--- DATASET ENTRIES Enclosed Below ---

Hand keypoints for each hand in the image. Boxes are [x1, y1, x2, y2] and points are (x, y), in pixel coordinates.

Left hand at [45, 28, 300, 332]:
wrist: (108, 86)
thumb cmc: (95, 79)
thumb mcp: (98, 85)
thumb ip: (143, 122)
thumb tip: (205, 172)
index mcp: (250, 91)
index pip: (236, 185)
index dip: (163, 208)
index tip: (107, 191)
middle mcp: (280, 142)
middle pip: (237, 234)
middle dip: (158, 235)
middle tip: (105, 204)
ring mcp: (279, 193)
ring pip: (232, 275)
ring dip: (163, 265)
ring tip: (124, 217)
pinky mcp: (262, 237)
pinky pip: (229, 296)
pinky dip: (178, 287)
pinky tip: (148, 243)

--- End of Enclosed DATASET ENTRIES ---

→ WHAT IS NEEDED
Each of the records is to be repeated word for word.

→ FINISHED EXERCISE
Hand keypoints for each hand in the image. Boxes are [x1, y1, x2, y2] and points are (x, y), in pixel coordinates.

Left hand at [45, 28, 300, 332]:
wrist: (108, 86)
thumb cmc: (95, 79)
thumb mcp: (98, 85)
thumb ip: (143, 122)
thumb tip: (205, 172)
index mcp: (250, 91)
index pip: (236, 185)
index dip: (163, 208)
index tip: (107, 191)
middle mcp: (280, 142)
middle pip: (237, 234)
middle dip: (158, 235)
middle tip: (105, 204)
ring mcp: (279, 193)
ring pip: (232, 275)
ring dip: (163, 265)
ring tip: (124, 217)
pinky mcp: (262, 237)
pinky pip: (229, 296)
pinky dip: (178, 287)
pinky tip: (148, 243)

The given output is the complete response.